Проблема подобного перехода от “содержательных” символов к “пустым” очень интересовала Леваду. Например, она рассмотрена на эмпирическом материале в поздней статье о символических структурах общественного мнения (ИЧ, 188 и далее). Здесь, в частности, вводится понятие “социального мифа”: оно как раз и характеризует такие идеологические или утопические (по К. Маннхейму) конструкции, которые воспроизводят “на светском и современном материале структуру и некоторые функции первоначальных, культовых образцов” (ИЧ, 190—191). Иными словами, упомянутое выше “опустошение” — не просто отклонение от “правильной” работы социального механизма, “сбой” системы. Оно может быть рассмотрено в генерализованном плане — как социокультурный и социально-исторический процесс в его движении от традиции и культа через идеологию и церемониал к игре. Обозначение коллективных действий как игры, не раз подчеркивал Левада, не лишает их опасности, серьезности и даже трагедийности — такого рода угрожающим играм посвящена статья Левады о погромах 2002 г. в Охотном ряду и на Тверской улице в центре Москвы, рядом с Государственной Думой и в нескольких шагах от Кремля10.
Еще раз подчеркну: Левада — не историк и не культуролог. Его интересует специфическая социологическая реальность — способы организации взаимодействия людей и сообществ, механизмы поддержания этих форм, линии и факторы их трансформации, перерождения, распада. Он — социолог, он видит и думает социологически. И занимает его в данном случае не смысловая конструкция традиции, ее генезис и проч., а ее работа и функция в рамках деятельности социальных групп, институтов, движений.

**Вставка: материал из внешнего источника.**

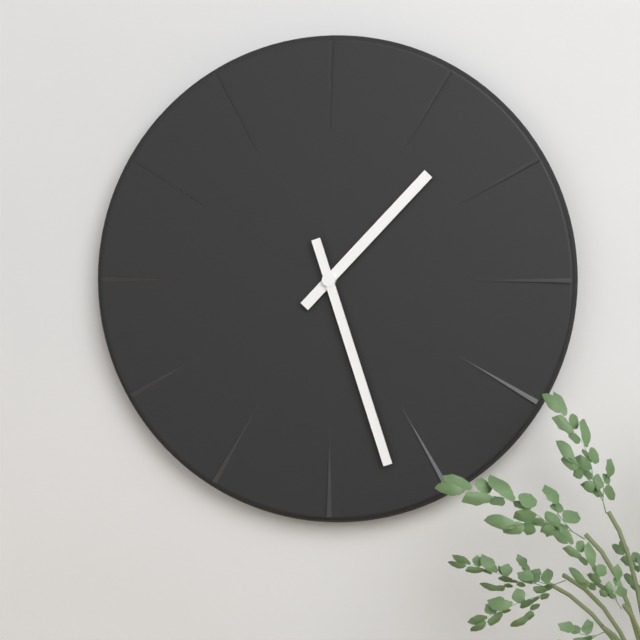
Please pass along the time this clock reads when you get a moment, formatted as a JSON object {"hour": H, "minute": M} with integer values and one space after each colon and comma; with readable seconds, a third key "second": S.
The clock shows {"hour": 1, "minute": 27}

Так, например, он обращает особое внимание на апелляцию к традициям в программах и ритуалах новейших националистических и фашистских движений, отмечая здесь “использование традиционных форм для легитимизации по существу нетрадиционных отношений” (СС, 22)11. Позже Леваду будет занимать характерное переворачивание этой коллективной практики — столь же парадоксальное сращение “старого” и “нового” в такой предельной ситуации, как террористический акт 11 сентября 2001 г.12 Здесь, напротив, самые современные средства западной техники (не только гражданский авиалайнер и новейшие средства уничтожения, но и массмедиа — прежде всего телевидение с его технологиями создания информационных поводов, фабрикации сенсаций и “звезд”, их промоушена и проч.) были использованы агрессивными исламскими радикал-националистами против Запада. И все это легитимировалось верностью “традициям ислама” и необходимостью прибегнуть к крайним средствам их “защиты”.
4
При этом проблема, которая стимулировала рассматривающиеся здесь разработки Левады, состояла для него, по-моему, даже не столько в поддержании образца системы, сколько в выборе целей и стратегий действия, оптимизации путей к достижению значимых результатов. Коротко говоря, задача ему виделась не в том, чтобы хранить, а в том, чтобы двигаться (еще раз напомню приведенное выше соображение о “перспективных координатах культурных ориентаций”).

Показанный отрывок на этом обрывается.